WRITTEN TASK
Please copy out each line of the listing that contains the word "have".

*** Block opens ***

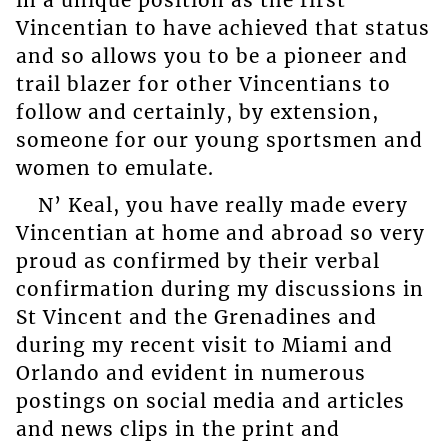
Vincentian to have achieved that status
and so allows you to be a pioneer and
trail blazer for other Vincentians to
follow and certainly, by extension,
someone for our young sportsmen and
women to emulate.
N’ Keal, you have really made every
Vincentian at home and abroad so very
proud as confirmed by their verbal
confirmation during my discussions in
St Vincent and the Grenadines and
during my recent visit to Miami and
Orlando and evident in numerous
postings on social media and articles
and news clips in the print and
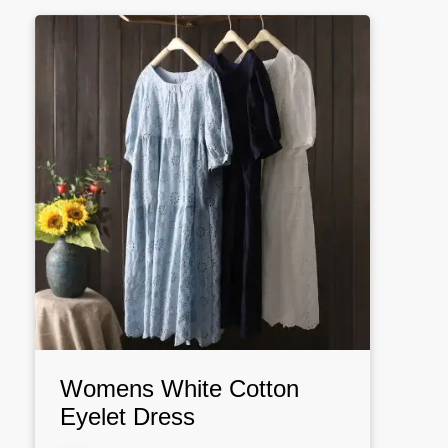
Womens White Cotton
Eyelet Dress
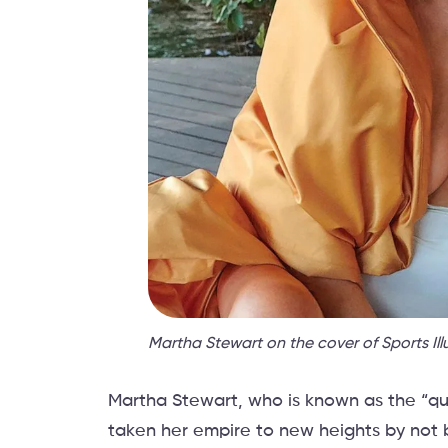
Martha Stewart on the cover of Sports Ill
Martha Stewart, who is known as the “que
taken her empire to new heights by not b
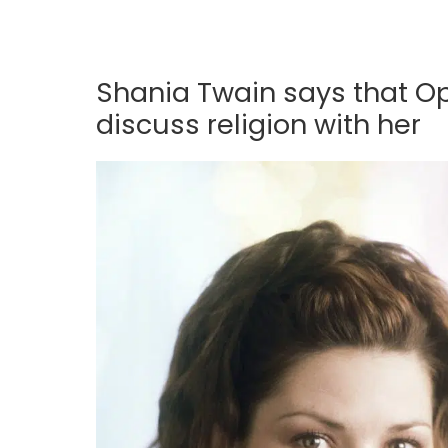
Shania Twain says that Op
discuss religion with her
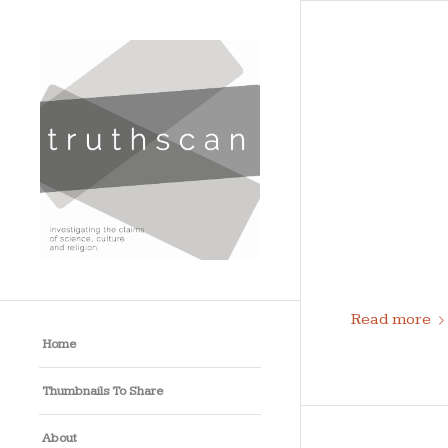
Read more
Home
Thumbnails To Share
About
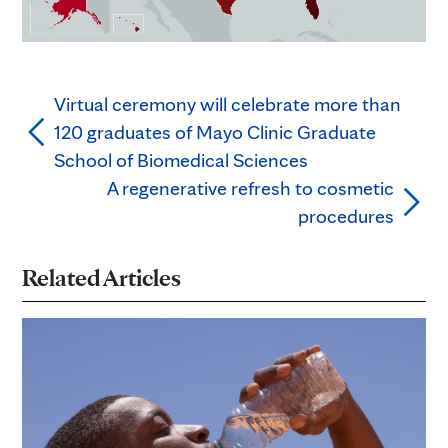
Virtual ceremony will celebrate more than
120 graduates of Mayo Clinic Graduate
School of Biomedical Sciences
A regenerative refresh to cosmetic
procedures
Related Articles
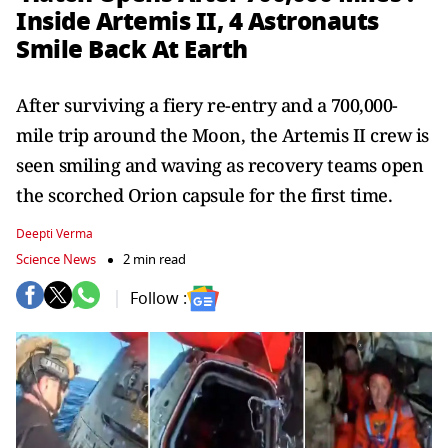
Inside Artemis II, 4 Astronauts
Smile Back At Earth
After surviving a fiery re-entry and a 700,000-
mile trip around the Moon, the Artemis II crew is
seen smiling and waving as recovery teams open
the scorched Orion capsule for the first time.
Deepti Verma
Science News
2 min read
Follow :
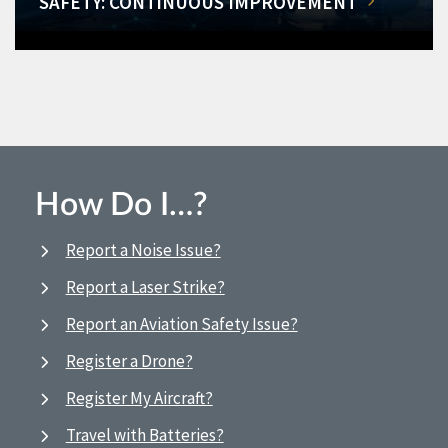
SAFETY: CONTINUOUS IMPROVEMENT
How Do I…?
Report a Noise Issue?
Report a Laser Strike?
Report an Aviation Safety Issue?
Register a Drone?
Register My Aircraft?
Travel with Batteries?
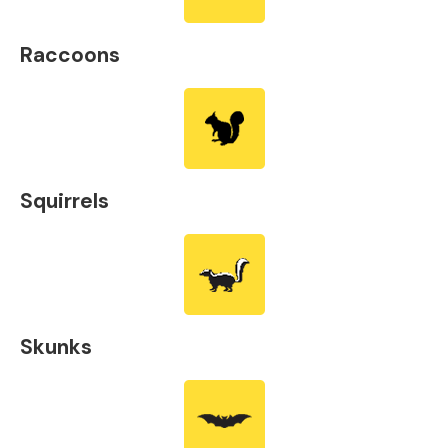
Raccoons
Squirrels
Skunks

*** Block closes ***

WRITTEN ANSWER
Vincentian to have achieved that status
N’ Keal, you have really made every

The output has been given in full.